Work instruction ::
The output should be all lines of the entries below in which the word "begin" occurs.

Saved data entries

Segment Open

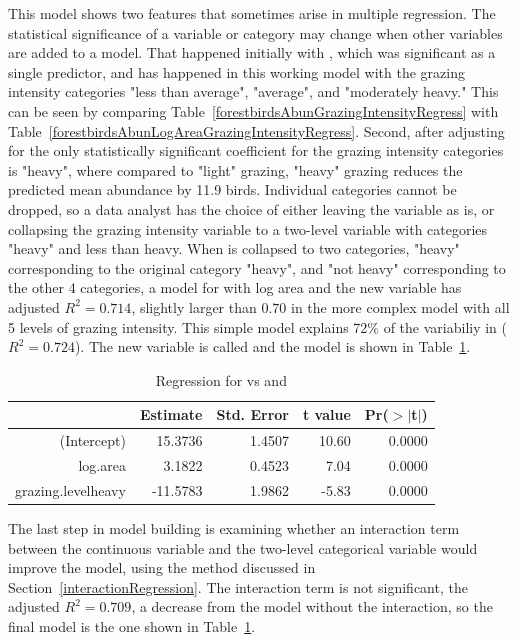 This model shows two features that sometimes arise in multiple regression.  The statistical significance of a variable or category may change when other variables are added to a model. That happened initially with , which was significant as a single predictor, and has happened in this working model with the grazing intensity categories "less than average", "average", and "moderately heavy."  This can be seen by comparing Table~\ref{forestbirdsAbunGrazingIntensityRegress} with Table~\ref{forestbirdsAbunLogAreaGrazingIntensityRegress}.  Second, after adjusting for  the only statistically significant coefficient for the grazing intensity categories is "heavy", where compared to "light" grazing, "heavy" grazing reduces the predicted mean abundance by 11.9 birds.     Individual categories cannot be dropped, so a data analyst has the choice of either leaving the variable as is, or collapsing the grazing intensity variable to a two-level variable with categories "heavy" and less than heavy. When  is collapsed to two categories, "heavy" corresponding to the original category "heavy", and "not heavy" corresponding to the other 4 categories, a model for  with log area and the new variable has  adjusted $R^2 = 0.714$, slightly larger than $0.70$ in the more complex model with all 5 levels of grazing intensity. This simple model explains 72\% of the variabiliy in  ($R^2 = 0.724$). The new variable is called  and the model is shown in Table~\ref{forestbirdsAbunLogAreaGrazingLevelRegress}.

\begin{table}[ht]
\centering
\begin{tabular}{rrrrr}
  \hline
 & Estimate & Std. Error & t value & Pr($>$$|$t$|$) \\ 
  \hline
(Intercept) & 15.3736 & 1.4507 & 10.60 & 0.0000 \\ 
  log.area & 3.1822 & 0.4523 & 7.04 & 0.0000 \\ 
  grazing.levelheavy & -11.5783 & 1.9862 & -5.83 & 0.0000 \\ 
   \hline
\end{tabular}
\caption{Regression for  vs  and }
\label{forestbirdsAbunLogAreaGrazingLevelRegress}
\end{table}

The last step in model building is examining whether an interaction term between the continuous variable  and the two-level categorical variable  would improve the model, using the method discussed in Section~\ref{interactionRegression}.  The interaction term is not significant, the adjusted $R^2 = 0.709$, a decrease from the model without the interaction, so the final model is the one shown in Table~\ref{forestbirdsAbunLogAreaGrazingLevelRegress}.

Segment Closed
Segment Open

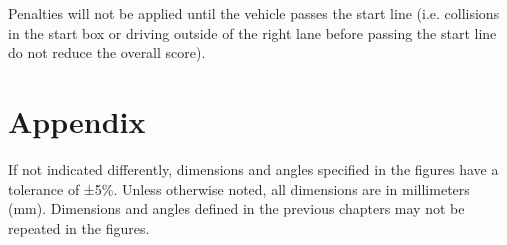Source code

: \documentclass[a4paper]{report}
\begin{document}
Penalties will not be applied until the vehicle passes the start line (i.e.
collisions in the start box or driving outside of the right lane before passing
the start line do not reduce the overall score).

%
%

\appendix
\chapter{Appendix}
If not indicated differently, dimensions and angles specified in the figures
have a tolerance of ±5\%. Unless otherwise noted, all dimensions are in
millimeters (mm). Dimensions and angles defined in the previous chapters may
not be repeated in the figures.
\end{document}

Segment Closed

Written answer ::
\begin{table}[ht]
\begin{tabular}{rrrrr}
\begin{document}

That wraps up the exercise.